Bending proof strength of Zr61Ti2Cu25Al12 bulk metallic glass and its correlation with shear-banding initiation

Abstract Bending proof strength (σp) is a key material property for spring-like flexible components. In this work, initial yielding behavior of Zr61Ti2Cu25Al12 (ZT1) bulk metallic glass (BMG) in bending was investigated by an approach of stepwise cyclic loading-unloading under three-point bending (3 PB). It was shown that to meet the requirement of small-deflection condition in mechanics, a range of span-to-thickness ratio was specified at 10–15 for the BMGs subjected to 3 PB, which is one order of magnitude less than that of conventional polycrystalline metals. With conventional monotonic loading tests, the modulus of elasticity in bending and the proportional limit/flexural yield strength of the ZT1 BMG were determined to be Eb = 84 GPa and 2070 MPa, respectively.

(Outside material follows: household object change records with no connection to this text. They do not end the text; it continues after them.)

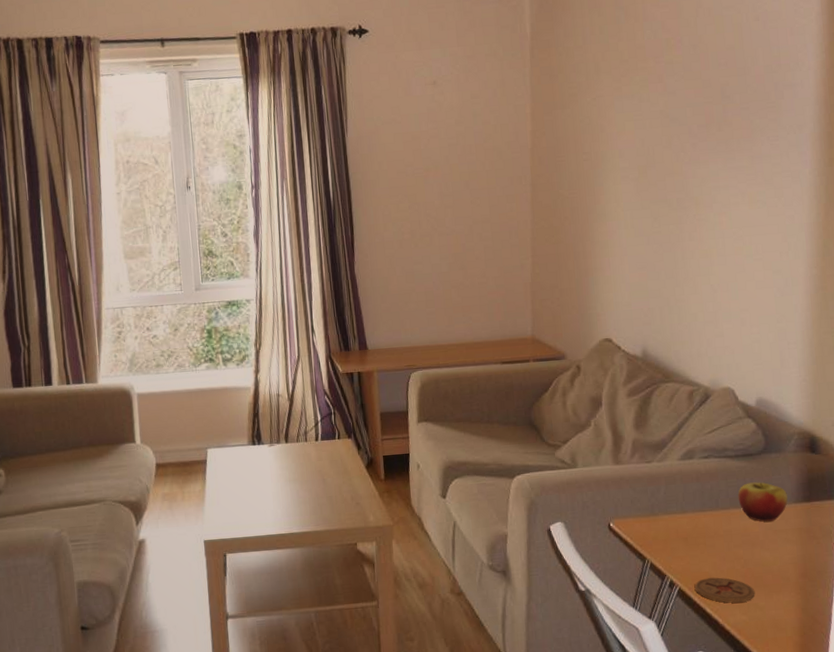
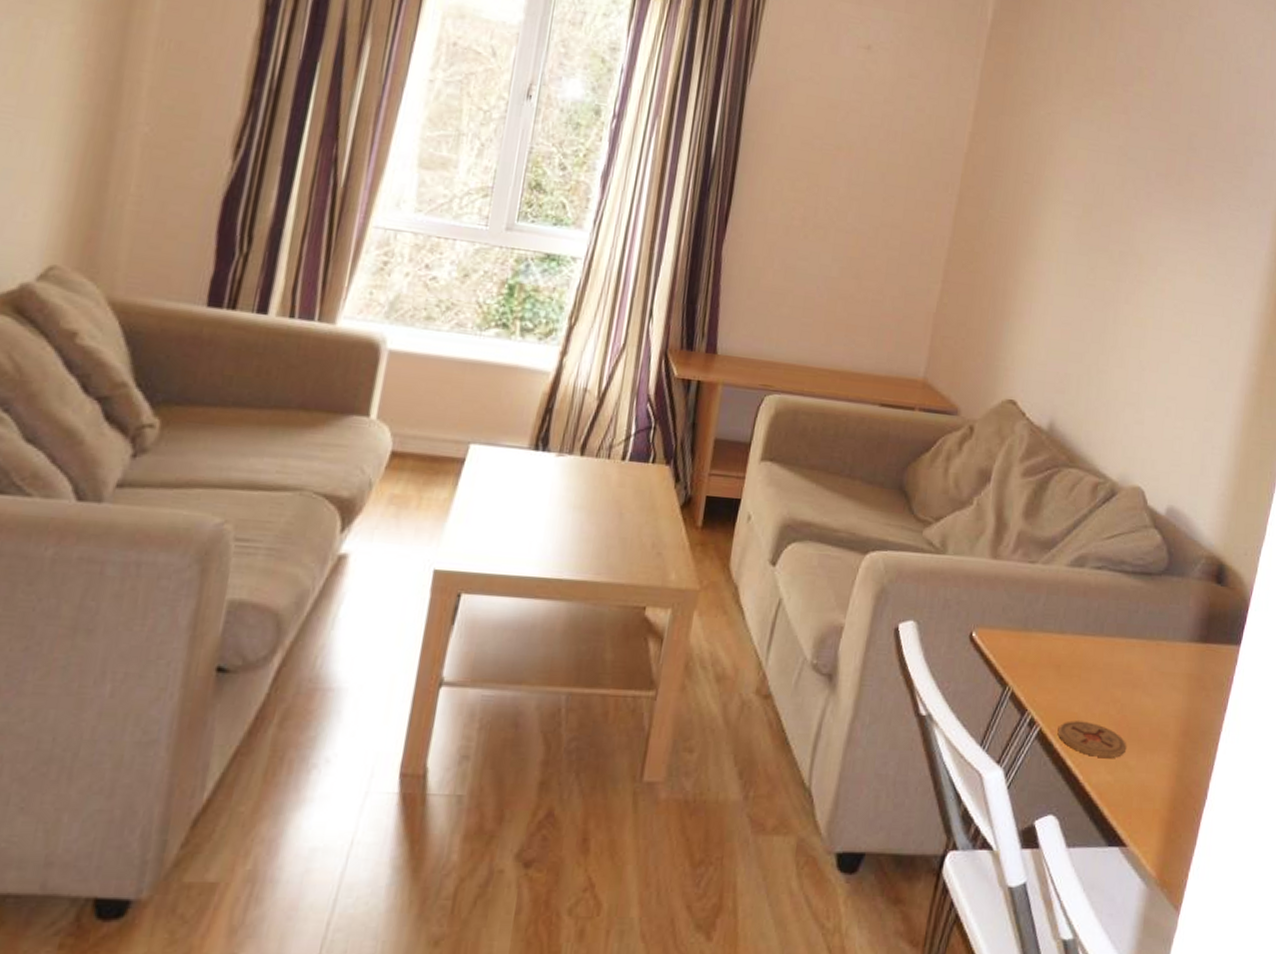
apple: present [738,482,788,522] -> none [1126,608,1183,660]

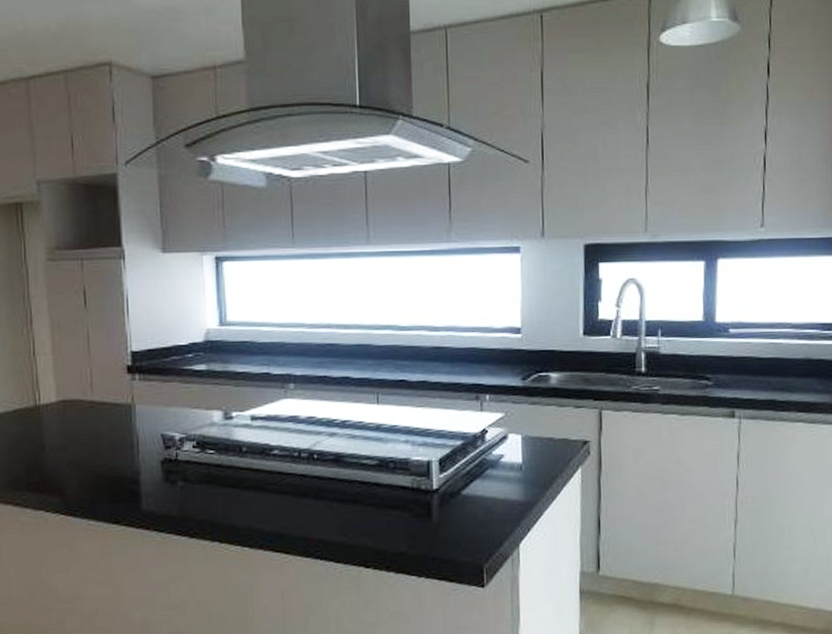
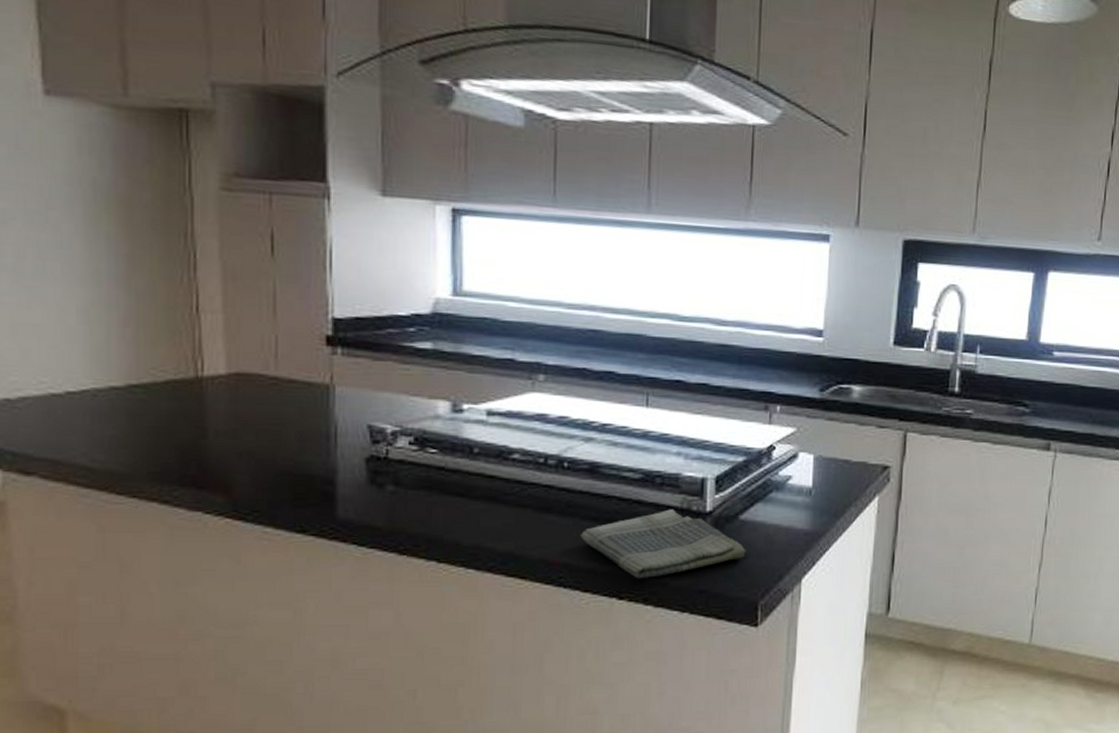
dish towel: none [331,489,470,550] -> present [581,509,746,579]

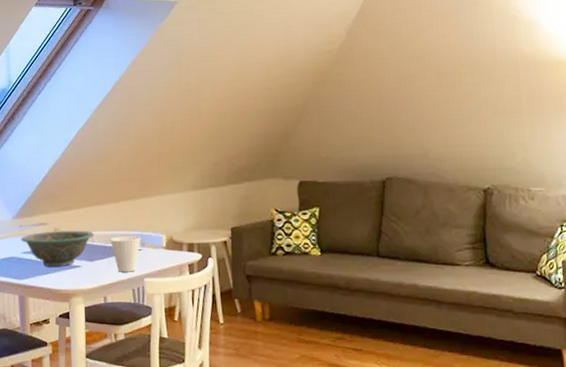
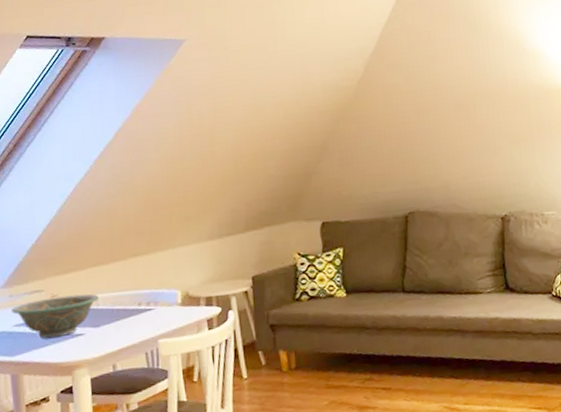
cup: present [110,236,141,272] -> none [117,294,153,336]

Combining stepwise loading-unloading with LOM observations alternately, it was shown that apparent yielding response of ZT1 beam in bending directly correlates with the event of first shear-band initiation. With an approach of stepwise cyclic loading-unloading with a measure in high accuracy, the σp at a permanent strain of 0.005% for the ZT1 BMG was determined to be 1900 ± 10 MPa. It is noticeable that the σp of ZT1 BMG is ~16% higher than its uniaxial tensile strength. In addition, high modulus of resilience (22 MJ/m3) in bending for this BMG manifest significant advantage as a candidate material of flexible components in engineering.